Hangisi tercih edilmeli?
Kolajen peptitler, daha uzun protein zincirlerinin parçalanmış elementleridir ve bu formda daha fazla emilip, hücre içine geçebilirler. Ne kadar küçük olursa emilimleri o kadar artar. Düşük molekül ağırlığının yanı sıra, hidrolize, peptid kolajenler ve sıvı formda olanların biyo-yararlanımları daha yüksektir.

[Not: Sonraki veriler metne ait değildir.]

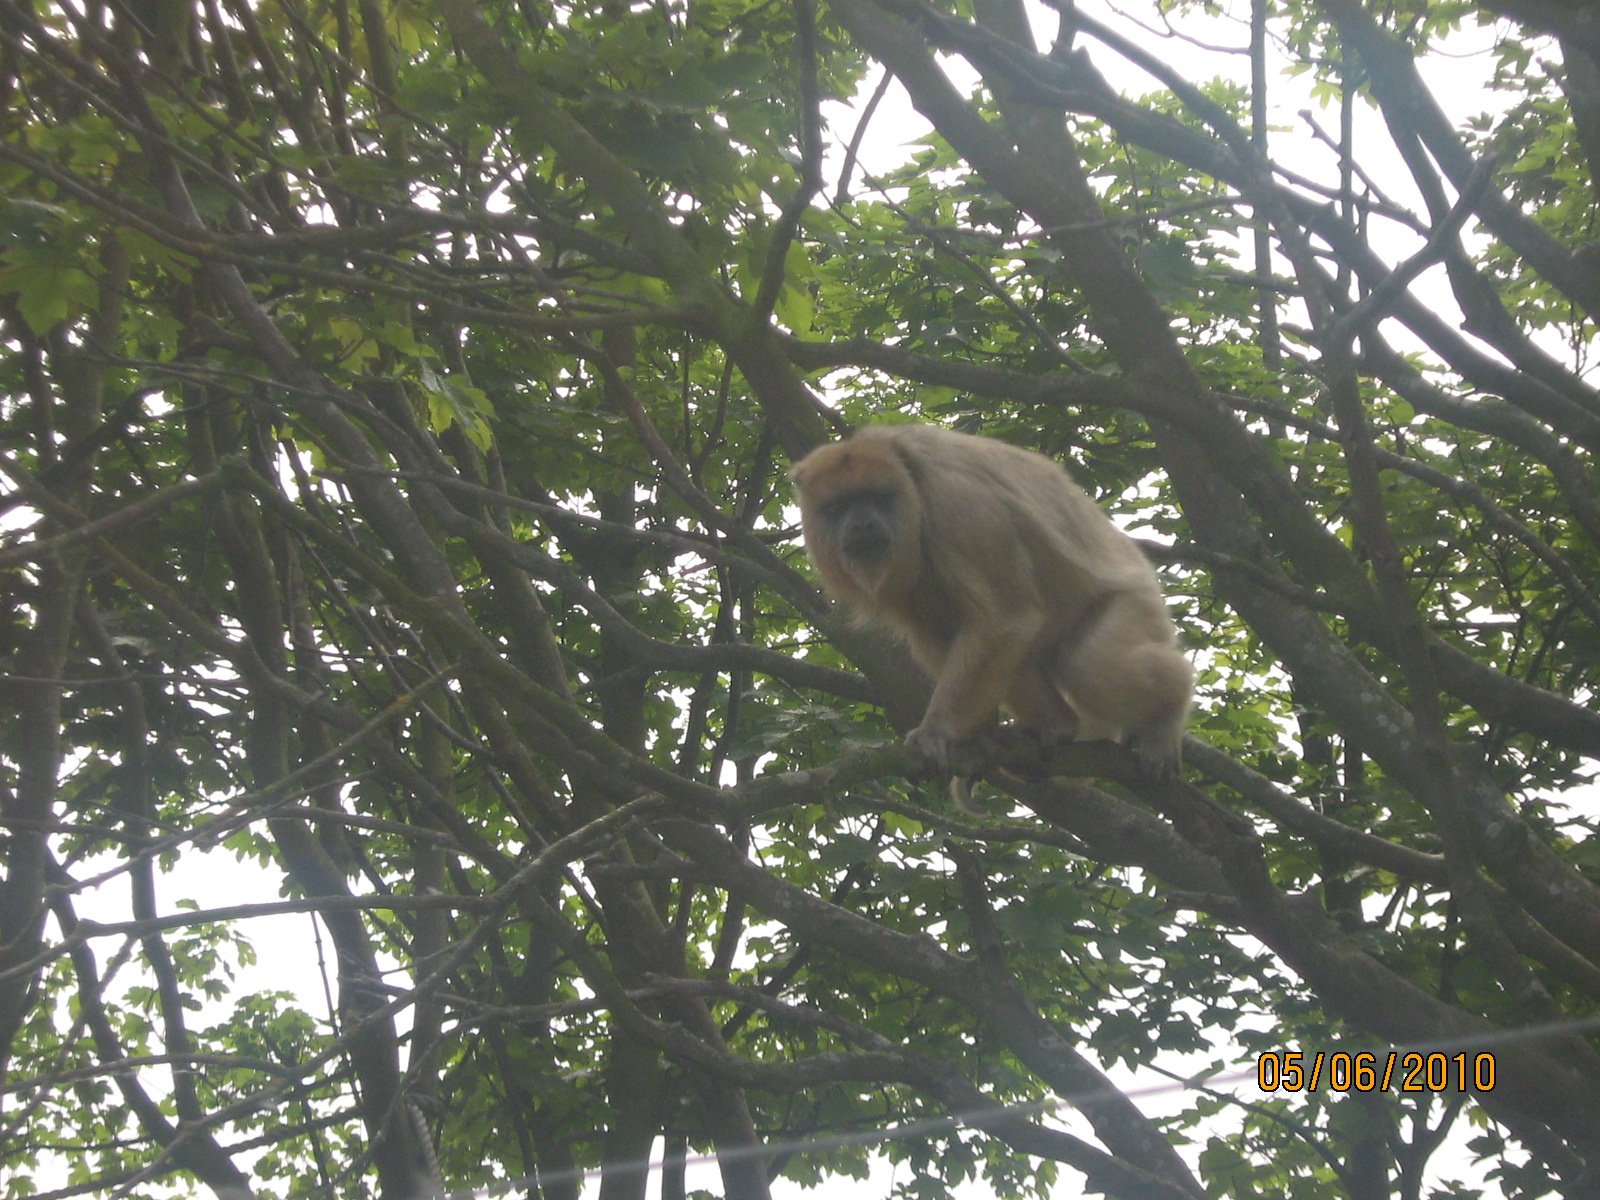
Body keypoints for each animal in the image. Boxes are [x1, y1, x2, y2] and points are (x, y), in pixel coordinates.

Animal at [789, 423, 1191, 790]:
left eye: (877, 497)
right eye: (839, 506)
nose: (862, 524)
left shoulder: (963, 508)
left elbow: (1005, 619)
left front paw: (936, 732)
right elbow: (942, 635)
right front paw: (977, 736)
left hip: (1139, 602)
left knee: (1088, 664)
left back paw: (1164, 719)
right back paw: (1058, 724)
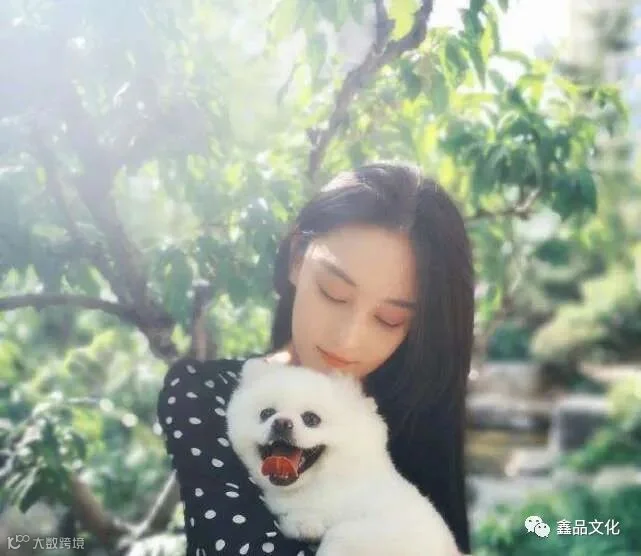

Yapılan çalışmalar. C vitamini içeren takviyelerin kolajenin emilimini artırdığını göstermiştir. Kolajen yapımını destekleyen çinko ve bakırın da takviye ürünün içinde olup olmadığına dikkat edilebilir. Ayrıca takviye kolajen içeriğinin en az 5 gr., tercihen 10 gr. olması önerilir.
Ne zaman takviyesini alalım?
30’lu yaşlarda vücutta kolajen sentezi azalmaya başlar. 30-40 yaşları arasında, yeteri kadar kolajen yapımını uyaran yiyeceklerden tüketmediğinizi düşündüğünüz ya da cildinizin, elastikiyetini, gerginliğini kaybettiğini gözlemlemeye başladığınızda takviye almayı düşünebilirsiniz. Aynı şekilde kolajen sentezi azaldığında eklem kıkırdağı zayıflar, kemik ve kaslar güç kaybeder, erime sürecine girer. Bu şikayetlerin varlığında da takviye almanız mümkün. Piyasadaki takviyeler bu sözünü ettiğim kolajenlerden birini veya birkaçını içerir. Bu sebeple neye ihtiyacımız varsa onu almaya, molekül ağırlığının küçük olmasına ve C vitamini içerip içermediğine dikkat edelim. Yukarıda saydığımız onlarca kaynak besini, disiplinli bir biçimde diyetimize eklersek çok daha fayda göreceğimizi unutmayalım.Bugünlerde dikkatli, özenli ve sağlıklı kalmaya her zamankinden daha çok dikkat edin.